Tag Archives: not haiku

Single-minded

Single-minded

2:33 in the morning.
The owl screeches like a thought’s hinges.

One that keeps opening just a crack
but nobody steps through.

I turn over my pillow, squint into the dark
yard, knowing nothing will clarify.

Whatever you are thinking
I am thinking, too.

The Switch

The Switch

–then everything else which turns off at night
is the switch that turns on the crickets

is there a thing at all in cricketsong
that means I remember

that bridges the slow heaving wave
of frozen ground between years

is there anything
by which they know they go on

do they need to when they hear
with their legs by which they leap only forward

and sing with their wings which cannot take them backward
what else must a cricket do to prove it needs

no memory

*

behind my house at night I forget
I am in a city the song is so loud

like the earth breathing in and out
the owl marking his territory in the pitch dark

is absorbed into the song it seems impossible
there could be as many crickets on the ground

as there are cricket voices in the air
till the sun climbs over a rock and shuts them off

in the morning which is the switch
for ten thousand starlings to fill the space

with another season–

Driving Through A Small Town Full of Churches on a Friday Around Dusk

Driving Through A Small Town Full of Churches on a Friday Around Dusk

 

The buildings vibrate like an old color
postcard whose message has faded

time lifting the letters off the back
one dark bit after the other

which now gather wordless on the horizon
rising without a message to take back

the sky which for a moment shows red
through the church steeples with no bells

Still Life

Still Life

In the walnut branches the birds of September begin to gather.
Late August. Empty chairs. My mind’s dinner guests.

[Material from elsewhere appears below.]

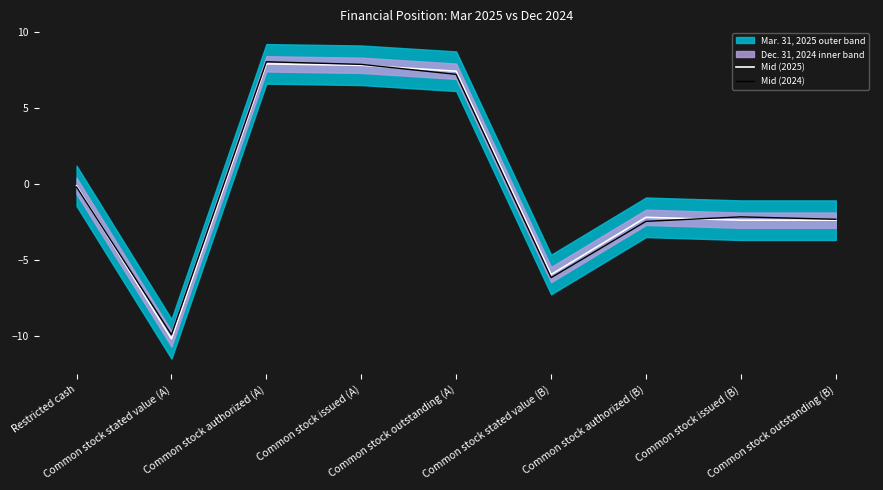

Reading left to right, extract all data points from this chart.

Mid (2025): Restricted cash=-0.1	Common stock stated value (A)=-10.2	Common stock authorized (A)=7.9	Common stock issued (A)=7.8	Common stock outstanding (A)=7.4	Common stock stated value (B)=-6.0	Common stock authorized (B)=-2.2	Common stock issued (B)=-2.4	Common stock outstanding (B)=-2.4
Mid (2024): Restricted cash=-0.2	Common stock stated value (A)=-9.9	Common stock authorized (A)=8.1	Common stock issued (A)=7.9	Common stock outstanding (A)=7.2	Common stock stated value (B)=-6.2	Common stock authorized (B)=-2.4	Common stock issued (B)=-2.2	Common stock outstanding (B)=-2.3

The woman who bought the house next door pulled up the ivy
on the property line, and with it tore the bird-hollow branches

of the butterfly bush from their roots. And with that
the flying leaves of fall whose nature is not to fall will not

find my front yard. They who could bear thoughts of enormous weight
over great distances. Now I must take this thought

far up in the sky, where this poem will cast the shape
of it, its shadow only, on your mind’s green ground.

I am exhausted, ready to drop it all, when I see
I am carrying nothing. Down below you have found

a perfect place to plant a butterfly bush. It’s late August.
On the back patio the empty chairs await the arriving guests.

Small Song

Small Song 

A late August night, a day after my father’s eighty-third birthday.
High in the walnut trees the cicadas make a sound that can’t be spelled.

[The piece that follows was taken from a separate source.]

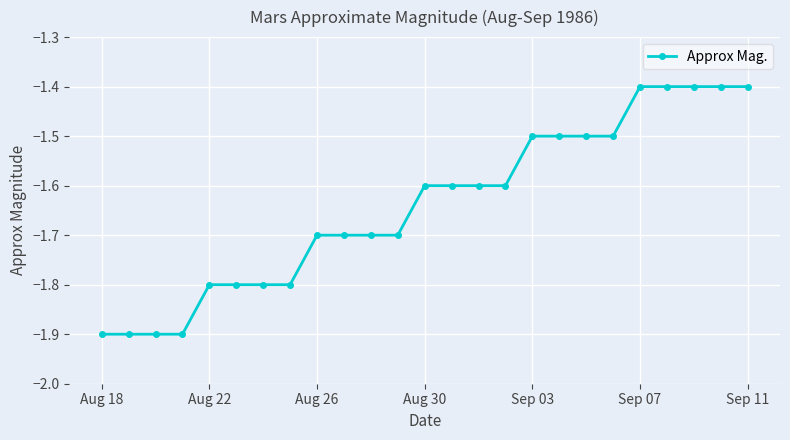

What is the maximum value shown in the chart?

-1.4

It is there like a leak in the sky, behind the tall walnut trees.

It is the air being let out of the summer.

Letter to an Old Envelope

Letter to an Old Envelope

The emptiness you carry now
says more to me than words you once held

whatever it was long gone
not the message but the fact it was held

is why I held on to you
you carried those words across the decades

to where I would finally understand them
and now even empty you carry the name

of what became of what I wasn’t ready for

Wading into the Surf with Fifteenth Century Poet Sage Kabir at Wrightsville Beach, NC, Along with My Nine Year Old Son August

WB

Wading into the Surf with Fifteenth Century Poet Sage Kabir at Wrightsville Beach, NC, Along with My Nine Year Old Son August

I agree, my friend, the water and the waves are the same.
Knowing their names does not make them different.

How quickly six hundred fifty years of wisdom
are occluded by a splash of salt water in the eye

as my son insists when we haul him again from under
his arms and up through the air that he be thrown

into the wave and not the water

July 7, On A Highway In North Carolina Between Thunderstorms Around Sunset

July 7, On A Highway In North Carolina Between Thunderstorms Around Sunset

The moon sticks from the sky like a cat’s
claw snagged in a dark gray carpet.

Except the room is moving, the carpet is
shifting until the entire crescent, unmoving,

is visible. And like something caught
in a dream it hangs there and does not fall.

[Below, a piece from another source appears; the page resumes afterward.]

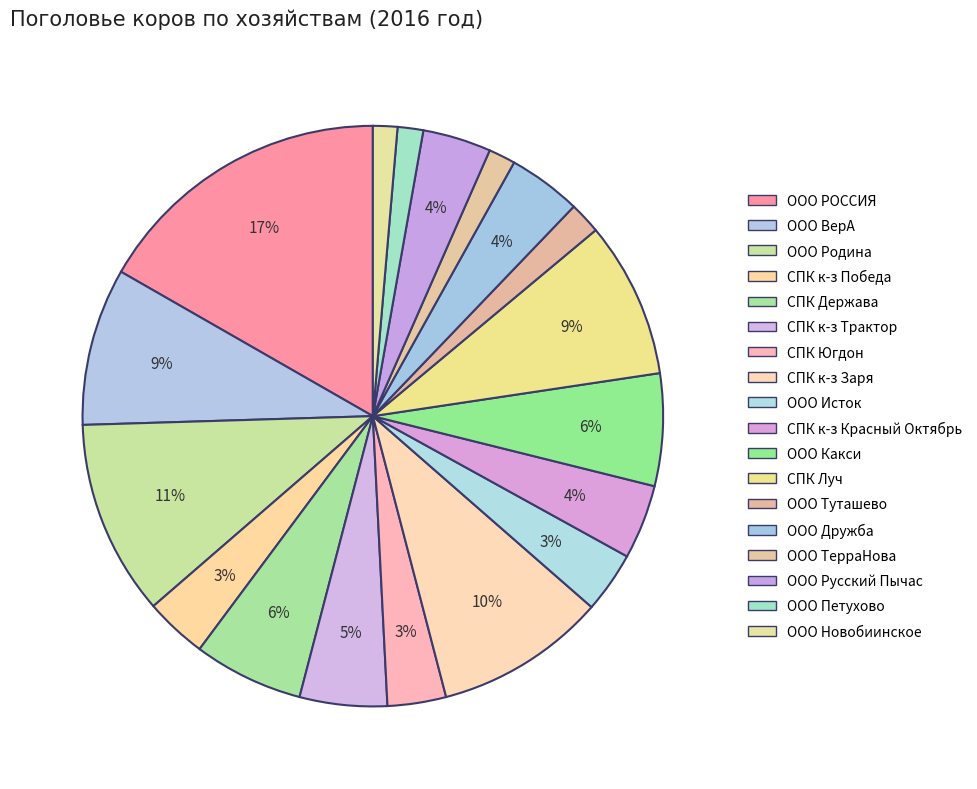

To the nearest percent, what portion does ООО Туташево represent?

2%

Those things that are so much bigger
than we think they are. That are not caught at all.

June Flight

In a mind as mild as an eight o clock sky in early June
a thought swoops by like a swallow or bat

too quick for me to identify it by flight pattern
though it’s a thought that swerves and starts

again and once again after something unseen

not a thought that travels distances well but I’m not going far
content on the porch of my consciousness

a small level space on the outside of a house
I will never enter. The breeze

in my mind comes from someplace else and the thought banks impressively
in the same way logic sometimes makes us think we have direction.

The mind sky’s crayon color is half time and half heavy air

and despite its endlessness the thoughts flying in its late afternoon light compete
for an even smaller piece of space

held by a memory the size of a twilight’s tremoring bug
something I cannot even see but something that feeds the thought —

the whole reason the thought took flight is that this is the time
the memories come out of the earth and rise;

what they are doing there I do not know. Inside my house
in each room ceiling fans are rotating just above lamps shaped like leaves.

Perhaps they are turbines of an unknown will, a helicopter fleet in reverse
trying to keep the house from flying up in the air as it eventually will

like the tiniest memory of something bigger than my life
rising into the chasm of June light.